How can increasing the speed and/or mass of a particle reduce, not increase, it's frequency? The 30 January 2013 Physics World article Neutrons on a Lab Bench says:

Yin and Albright calculated that a very intense laser beam should be able to boost the speed of electrons in a plasma to such an extent that their increased relativistic mass significantly reduces the electrons' frequency to below that of their infrared laser.

Huh? They are increasing both the speed and the mass of particles, yet their frequency goes down?
 A: "electrons' frequency" does sound ambiguous. It should be the plasma frequency.
For example explained in here:

Testing one of those promising mechanisms became possible by operating in the relativistically induced transparency (RIT) regime.
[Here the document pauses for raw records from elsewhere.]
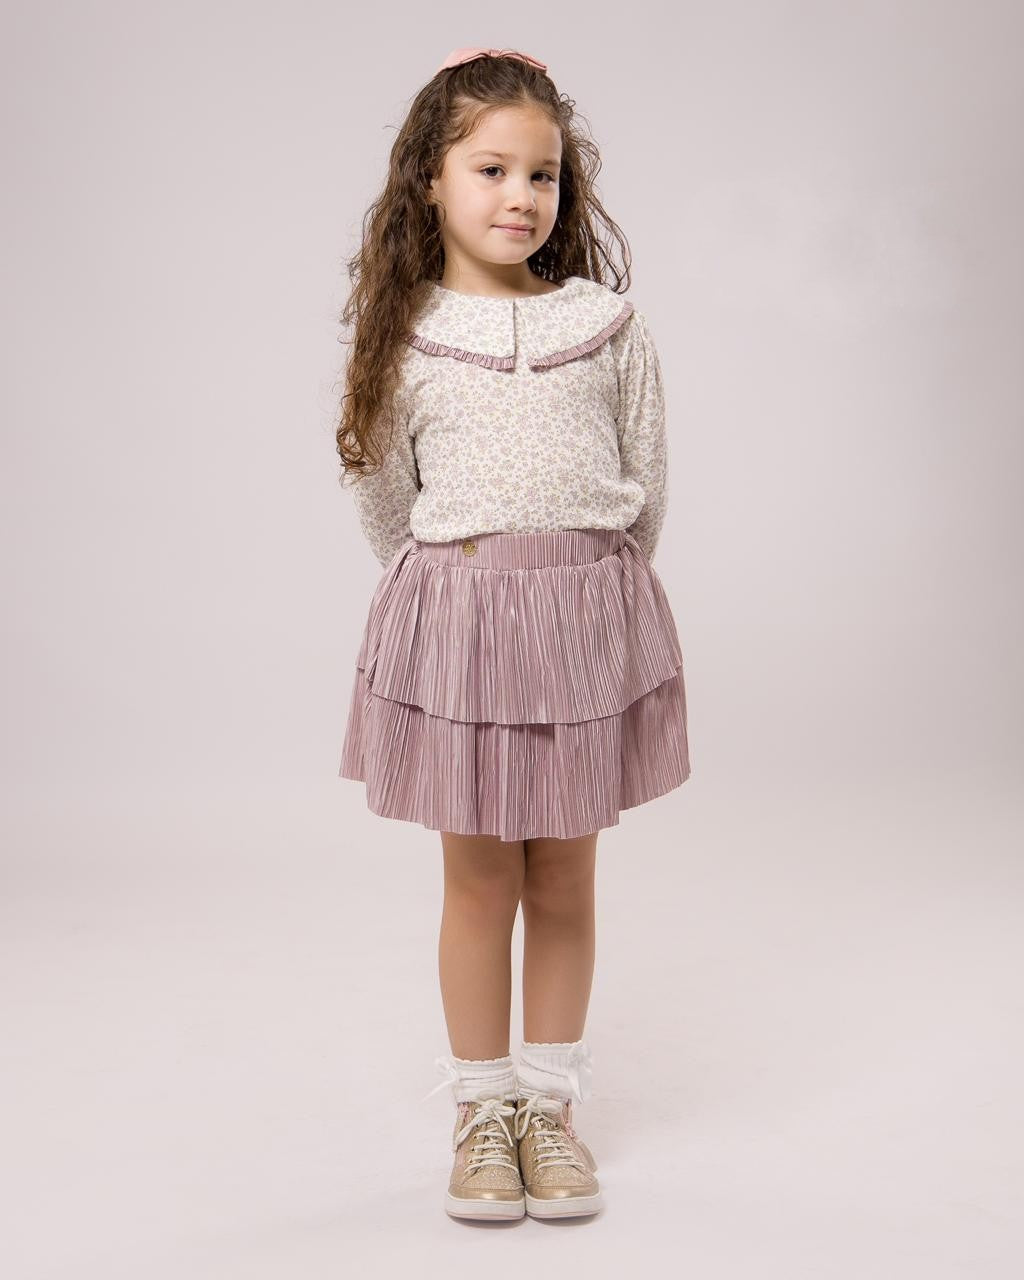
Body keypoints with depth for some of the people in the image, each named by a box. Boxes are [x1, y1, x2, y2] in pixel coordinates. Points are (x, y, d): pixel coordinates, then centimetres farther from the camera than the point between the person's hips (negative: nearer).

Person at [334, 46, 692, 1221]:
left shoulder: (609, 323, 2)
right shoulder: (405, 339, 0)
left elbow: (648, 483, 9)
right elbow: (381, 498, 11)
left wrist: (593, 584, 12)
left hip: (589, 608, 1)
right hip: (456, 613, -1)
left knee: (565, 879, 10)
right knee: (479, 877, 7)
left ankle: (552, 1104, 25)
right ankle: (482, 1111, 23)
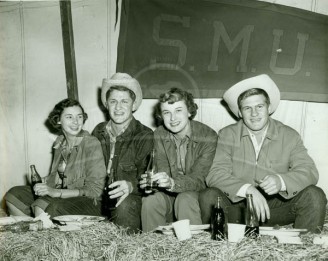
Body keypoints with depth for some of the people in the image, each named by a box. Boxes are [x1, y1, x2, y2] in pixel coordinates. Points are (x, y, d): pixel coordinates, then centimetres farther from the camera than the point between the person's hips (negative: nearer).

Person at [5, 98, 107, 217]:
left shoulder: (92, 144, -15)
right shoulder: (59, 142, 8)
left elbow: (94, 190, -17)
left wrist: (57, 193, -21)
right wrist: (42, 182, -2)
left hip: (87, 203, -7)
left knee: (42, 206, -31)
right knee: (13, 196, 0)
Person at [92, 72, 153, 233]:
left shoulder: (145, 136, -3)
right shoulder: (98, 132, 11)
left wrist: (130, 186, -32)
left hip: (131, 198, -4)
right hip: (100, 200, 5)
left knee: (125, 204, -37)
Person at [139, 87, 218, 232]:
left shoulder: (208, 137, -14)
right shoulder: (159, 135, -2)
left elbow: (197, 179, -21)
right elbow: (163, 172, -10)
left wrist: (172, 183, -41)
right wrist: (152, 180, -35)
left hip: (197, 193, -3)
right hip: (169, 195, 3)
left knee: (185, 200, -33)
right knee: (150, 200, -26)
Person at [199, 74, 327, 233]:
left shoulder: (290, 136, 2)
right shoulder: (227, 135, 0)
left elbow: (310, 172, -6)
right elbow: (215, 174, -11)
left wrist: (281, 181, -27)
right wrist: (248, 189, -28)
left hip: (277, 206, 1)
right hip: (237, 206, -1)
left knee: (315, 195, -20)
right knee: (208, 197, -28)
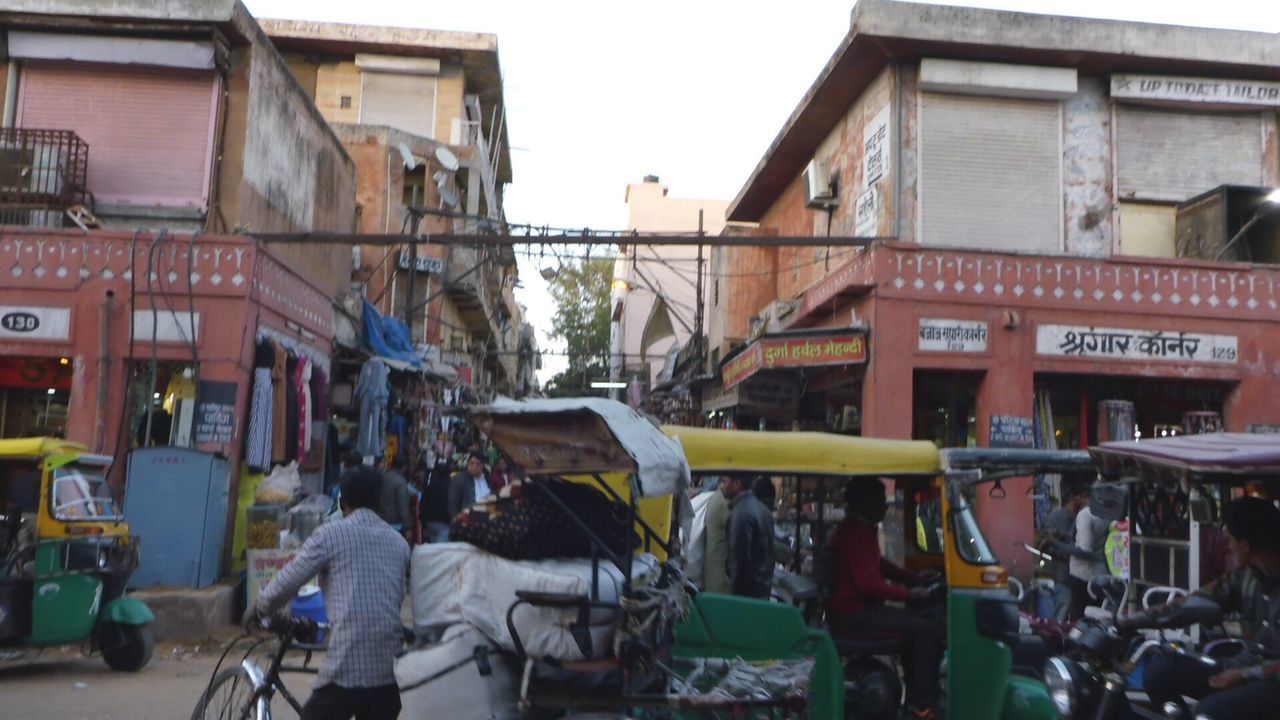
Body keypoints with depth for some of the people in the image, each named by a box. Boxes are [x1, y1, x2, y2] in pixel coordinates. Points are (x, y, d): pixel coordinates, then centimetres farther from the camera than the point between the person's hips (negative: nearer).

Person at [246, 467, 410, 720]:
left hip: (347, 666, -5)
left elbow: (287, 582, 0)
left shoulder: (331, 534, -1)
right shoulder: (399, 542, 13)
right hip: (390, 668, 5)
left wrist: (258, 609, 19)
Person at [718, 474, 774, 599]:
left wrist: (734, 593, -15)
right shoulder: (761, 509, 11)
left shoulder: (741, 514, -18)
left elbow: (740, 560, -20)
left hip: (748, 590, -9)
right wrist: (766, 582, 19)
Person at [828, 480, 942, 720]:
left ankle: (914, 699, 23)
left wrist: (915, 579, 14)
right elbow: (869, 583, -26)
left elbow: (879, 565, 24)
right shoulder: (856, 534, -20)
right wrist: (910, 594, -16)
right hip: (854, 615, -11)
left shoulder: (861, 529, 15)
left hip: (859, 608, 11)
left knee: (916, 623, 21)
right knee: (928, 630, -14)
RIT comes about in a laser-heated electron plasma when, because of the increased relativistic electron rest mass, the plasma frequency decreases below the laser frequency, so that there is no longer a critical surface to reflect the light. 

A: This is not really increasing the mass but changing the Lorentz factor, which in turn changes the cyclotron frequency.  The plasma frequency is a Lorentz invariant.  Perhaps a better way to state things is that they are increasing the energy of the particles but it's not incredibly important for this.
I have always found it troubling to think of the mass changing as it causes problems.  For instance, if I move extremely close to the speed of light this will not cause a nearby planet I happen to pass to suddenly collapse into a black hole.  The inference here would be in your rest frame, the planet is moving incredibly fast.  In your rest frame it is moving incredibly fast, but that does not mean the planet's mass suddenly exceeds the critical mass for core collapse.  It just means its momentum and energy are increased by the Lorentz factor.